Flushing, Talia sank low into her seat, wishing herself on another planet, anywhere but home. She flicked her eyes as far to the left as possible, desperate to avoid Brett. There was Gordie, fishing up his nose again. Shuddering she moved her glance back to the right, and caught Damian’s twinkling eyes–all that could be seen above the hand hiding the smirk on his face.
At that moment, Lisa let out another shriek and clapped her hands. “Look!” she pointed, bouncing in her chair. “The yummies!”
People shifted in their chairs to watch Mrs. Roland and the other women bringing out an array of desserts: cakes, cookies and pies; fresh fruit, cut up and arranged on large platters; mousses, puddings and custards; dishes of ice cream and more.”
“Oh my gosh!” Brett murmured. “Is it always like this?”
Talia nodded, still avoiding his eyes.
The women arranged the food on a long, empty table near the door, and added small plates and dessert spoons and forks. Hands on hips, Mrs. Roland surveyed the table and nodded briefly, then turned to her guests. “That’s it. You’ve all been sitting too long. Now stretch your legs, and get some dessert. Mingle a bit.”
Mr. Roland chuckled. “You want us to get some exercise before we start on the next course?”

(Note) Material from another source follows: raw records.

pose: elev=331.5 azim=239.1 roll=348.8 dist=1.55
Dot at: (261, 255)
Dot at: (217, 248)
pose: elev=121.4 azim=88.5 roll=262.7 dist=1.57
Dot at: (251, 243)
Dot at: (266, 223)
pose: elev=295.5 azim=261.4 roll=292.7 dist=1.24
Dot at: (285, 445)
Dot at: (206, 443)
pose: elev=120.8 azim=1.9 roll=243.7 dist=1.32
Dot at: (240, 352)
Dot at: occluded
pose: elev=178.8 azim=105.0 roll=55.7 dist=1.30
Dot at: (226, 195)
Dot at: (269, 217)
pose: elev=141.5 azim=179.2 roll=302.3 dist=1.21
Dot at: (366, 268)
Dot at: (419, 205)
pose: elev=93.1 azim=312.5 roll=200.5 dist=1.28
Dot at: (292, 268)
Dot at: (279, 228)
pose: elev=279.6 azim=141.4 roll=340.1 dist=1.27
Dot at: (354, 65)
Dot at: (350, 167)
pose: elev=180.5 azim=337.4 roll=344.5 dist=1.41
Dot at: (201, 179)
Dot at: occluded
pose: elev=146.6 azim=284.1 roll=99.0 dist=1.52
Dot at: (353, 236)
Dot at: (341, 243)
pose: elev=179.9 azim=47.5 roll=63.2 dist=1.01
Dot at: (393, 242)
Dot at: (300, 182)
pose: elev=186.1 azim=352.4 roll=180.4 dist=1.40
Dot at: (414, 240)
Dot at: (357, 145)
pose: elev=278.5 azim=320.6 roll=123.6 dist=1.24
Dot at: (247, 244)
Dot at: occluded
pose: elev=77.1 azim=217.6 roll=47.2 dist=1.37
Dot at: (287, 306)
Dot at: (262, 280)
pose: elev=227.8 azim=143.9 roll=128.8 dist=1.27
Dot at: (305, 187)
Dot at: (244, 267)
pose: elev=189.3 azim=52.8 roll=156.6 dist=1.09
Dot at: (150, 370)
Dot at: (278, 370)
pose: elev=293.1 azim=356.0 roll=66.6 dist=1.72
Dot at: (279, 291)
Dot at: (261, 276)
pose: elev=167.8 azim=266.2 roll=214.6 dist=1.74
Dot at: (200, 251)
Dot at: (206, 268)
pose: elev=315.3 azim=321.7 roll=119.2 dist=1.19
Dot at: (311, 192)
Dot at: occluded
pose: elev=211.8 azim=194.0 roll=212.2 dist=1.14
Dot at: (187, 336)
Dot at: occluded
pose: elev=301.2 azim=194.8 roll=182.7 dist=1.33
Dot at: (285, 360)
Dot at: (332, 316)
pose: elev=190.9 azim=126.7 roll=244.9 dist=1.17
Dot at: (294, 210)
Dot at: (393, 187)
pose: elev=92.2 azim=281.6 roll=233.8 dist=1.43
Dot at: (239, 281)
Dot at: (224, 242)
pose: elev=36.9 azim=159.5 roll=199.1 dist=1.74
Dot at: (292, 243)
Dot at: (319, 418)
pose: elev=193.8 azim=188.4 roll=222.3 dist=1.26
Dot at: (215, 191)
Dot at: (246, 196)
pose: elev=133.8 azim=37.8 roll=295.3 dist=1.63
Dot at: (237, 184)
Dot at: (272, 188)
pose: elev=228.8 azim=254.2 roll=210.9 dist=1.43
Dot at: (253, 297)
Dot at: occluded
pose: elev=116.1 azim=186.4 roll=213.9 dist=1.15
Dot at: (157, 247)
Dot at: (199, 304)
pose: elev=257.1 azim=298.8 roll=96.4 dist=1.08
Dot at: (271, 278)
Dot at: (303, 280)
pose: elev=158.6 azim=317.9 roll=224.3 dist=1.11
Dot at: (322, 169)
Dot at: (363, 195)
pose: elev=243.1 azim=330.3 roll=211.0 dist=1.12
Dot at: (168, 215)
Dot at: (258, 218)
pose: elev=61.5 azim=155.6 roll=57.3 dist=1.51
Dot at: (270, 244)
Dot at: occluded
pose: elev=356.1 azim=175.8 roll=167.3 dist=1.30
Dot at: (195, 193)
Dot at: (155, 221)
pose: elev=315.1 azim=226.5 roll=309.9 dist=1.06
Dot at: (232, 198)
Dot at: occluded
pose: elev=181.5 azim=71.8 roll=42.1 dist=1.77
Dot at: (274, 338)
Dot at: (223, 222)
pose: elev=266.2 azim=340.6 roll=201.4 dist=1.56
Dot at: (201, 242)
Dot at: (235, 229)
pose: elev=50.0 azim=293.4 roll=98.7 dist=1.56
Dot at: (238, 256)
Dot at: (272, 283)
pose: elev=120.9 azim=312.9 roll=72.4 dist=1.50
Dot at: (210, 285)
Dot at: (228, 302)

“Honey,” his wife said, without any of her former briskness,” I hate to break it to you, but those few steps don’t really count as exercise…”
Chuckling, everyone pushed back their chairs and lumbered to their feet. Talia tried to lose herself in the crowd, but Brett reached for her hand and wouldn’t let go. She froze; Brett squeezed her hand.
“I’m so sorry,” she mumbled.
“What for?” Brett sounded surprised.
Uncle Fred walked by, and clapped a hand on Brett’s shoulder. “Our Talia, she’s a good girl.” He winked and merged into the herd by the desserts.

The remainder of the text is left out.